──────── Data provided

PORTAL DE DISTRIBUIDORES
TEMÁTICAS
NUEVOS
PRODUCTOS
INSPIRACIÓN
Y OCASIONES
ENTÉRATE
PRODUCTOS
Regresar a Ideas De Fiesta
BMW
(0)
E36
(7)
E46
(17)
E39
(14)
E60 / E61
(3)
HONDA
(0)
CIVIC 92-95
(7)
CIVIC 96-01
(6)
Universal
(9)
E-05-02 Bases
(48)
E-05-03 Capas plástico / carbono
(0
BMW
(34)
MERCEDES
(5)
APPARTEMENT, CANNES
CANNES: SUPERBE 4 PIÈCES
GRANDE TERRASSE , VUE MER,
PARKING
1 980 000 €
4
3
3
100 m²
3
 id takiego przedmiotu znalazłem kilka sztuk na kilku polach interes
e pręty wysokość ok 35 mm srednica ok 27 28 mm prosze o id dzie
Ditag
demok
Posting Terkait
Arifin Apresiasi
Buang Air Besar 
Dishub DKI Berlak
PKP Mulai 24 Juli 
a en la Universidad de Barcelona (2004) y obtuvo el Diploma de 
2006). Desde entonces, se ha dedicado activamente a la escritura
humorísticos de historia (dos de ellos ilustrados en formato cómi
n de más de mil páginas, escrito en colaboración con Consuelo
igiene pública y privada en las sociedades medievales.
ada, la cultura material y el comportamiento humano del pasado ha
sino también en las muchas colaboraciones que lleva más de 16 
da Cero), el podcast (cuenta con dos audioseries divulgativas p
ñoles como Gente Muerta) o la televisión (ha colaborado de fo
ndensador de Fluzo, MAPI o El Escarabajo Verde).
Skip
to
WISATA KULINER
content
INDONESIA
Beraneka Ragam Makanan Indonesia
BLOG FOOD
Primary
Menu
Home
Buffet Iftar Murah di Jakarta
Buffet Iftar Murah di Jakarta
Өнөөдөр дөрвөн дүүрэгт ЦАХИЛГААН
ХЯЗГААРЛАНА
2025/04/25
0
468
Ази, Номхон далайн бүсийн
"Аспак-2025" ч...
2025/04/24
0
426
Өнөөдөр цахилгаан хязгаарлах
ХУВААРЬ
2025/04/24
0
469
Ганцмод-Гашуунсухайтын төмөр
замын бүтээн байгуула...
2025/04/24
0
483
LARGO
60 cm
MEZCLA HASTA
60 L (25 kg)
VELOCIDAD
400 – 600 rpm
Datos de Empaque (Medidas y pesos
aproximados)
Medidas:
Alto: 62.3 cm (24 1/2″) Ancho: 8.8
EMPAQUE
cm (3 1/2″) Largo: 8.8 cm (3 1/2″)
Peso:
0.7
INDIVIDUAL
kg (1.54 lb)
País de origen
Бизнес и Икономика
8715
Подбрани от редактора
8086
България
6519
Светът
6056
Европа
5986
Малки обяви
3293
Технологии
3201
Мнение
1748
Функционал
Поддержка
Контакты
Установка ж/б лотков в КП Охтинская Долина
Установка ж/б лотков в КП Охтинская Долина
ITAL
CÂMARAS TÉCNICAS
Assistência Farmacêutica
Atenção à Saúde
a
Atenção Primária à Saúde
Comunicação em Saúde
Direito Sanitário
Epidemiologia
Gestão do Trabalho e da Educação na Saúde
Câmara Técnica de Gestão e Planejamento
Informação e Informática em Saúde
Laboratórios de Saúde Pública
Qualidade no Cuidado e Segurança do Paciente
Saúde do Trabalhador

────────────────

In full and word for word, output the entries.

**Response area**
PORTAL DE DISTRIBUIDORES
TEMÁTICAS
NUEVOS
PRODUCTOS
INSPIRACIÓN
Y OCASIONES
ENTÉRATE
PRODUCTOS
Regresar a Ideas De Fiesta
BMW
(0)
E36
(7)
E46
(17)
E39
(14)
E60 / E61
(3)
HONDA
(0)
CIVIC 92-95
(7)
CIVIC 96-01
(6)
Universal
(9)
E-05-02 Bases
(48)
E-05-03 Capas plástico / carbono
(0
BMW
(34)
MERCEDES
(5)
APPARTEMENT, CANNES
CANNES: SUPERBE 4 PIÈCES
GRANDE TERRASSE , VUE MER,
PARKING
1 980 000 €
4
3
3
100 m²
3
 id takiego przedmiotu znalazłem kilka sztuk na kilku polach interes
e pręty wysokość ok 35 mm srednica ok 27 28 mm prosze o id dzie
Ditag
demok
Posting Terkait
Arifin Apresiasi
Buang Air Besar 
Dishub DKI Berlak
PKP Mulai 24 Juli 
a en la Universidad de Barcelona (2004) y obtuvo el Diploma de 
2006). Desde entonces, se ha dedicado activamente a la escritura
humorísticos de historia (dos de ellos ilustrados en formato cómi
n de más de mil páginas, escrito en colaboración con Consuelo
igiene pública y privada en las sociedades medievales.
ada, la cultura material y el comportamiento humano del pasado ha
sino también en las muchas colaboraciones que lleva más de 16 
da Cero), el podcast (cuenta con dos audioseries divulgativas p
ñoles como Gente Muerta) o la televisión (ha colaborado de fo
ndensador de Fluzo, MAPI o El Escarabajo Verde).
Skip
to
WISATA KULINER
content
INDONESIA
Beraneka Ragam Makanan Indonesia
BLOG FOOD
Primary
Menu
Home
Buffet Iftar Murah di Jakarta
Buffet Iftar Murah di Jakarta
Өнөөдөр дөрвөн дүүрэгт ЦАХИЛГААН
ХЯЗГААРЛАНА
2025/04/25
0
468
Ази, Номхон далайн бүсийн
"Аспак-2025" ч...
2025/04/24
0
426
Өнөөдөр цахилгаан хязгаарлах
ХУВААРЬ
2025/04/24
0
469
Ганцмод-Гашуунсухайтын төмөр
замын бүтээн байгуула...
2025/04/24
0
483
LARGO
60 cm
MEZCLA HASTA
60 L (25 kg)
VELOCIDAD
400 – 600 rpm
Datos de Empaque (Medidas y pesos
aproximados)
Medidas:
Alto: 62.3 cm (24 1/2″) Ancho: 8.8
EMPAQUE
cm (3 1/2″) Largo: 8.8 cm (3 1/2″)
Peso:
0.7
INDIVIDUAL
kg (1.54 lb)
País de origen
Бизнес и Икономика
8715
Подбрани от редактора
8086
България
6519
Светът
6056
Европа
5986
Малки обяви
3293
Технологии
3201
Мнение
1748
Функционал
Поддержка
Контакты
Установка ж/б лотков в КП Охтинская Долина
Установка ж/б лотков в КП Охтинская Долина
ITAL
CÂMARAS TÉCNICAS
Assistência Farmacêutica
Atenção à Saúde
a
Atenção Primária à Saúde
Comunicação em Saúde
Direito Sanitário
Epidemiologia
Gestão do Trabalho e da Educação na Saúde
Câmara Técnica de Gestão e Planejamento
Informação e Informática em Saúde
Laboratórios de Saúde Pública
Qualidade no Cuidado e Segurança do Paciente
Saúde do Trabalhador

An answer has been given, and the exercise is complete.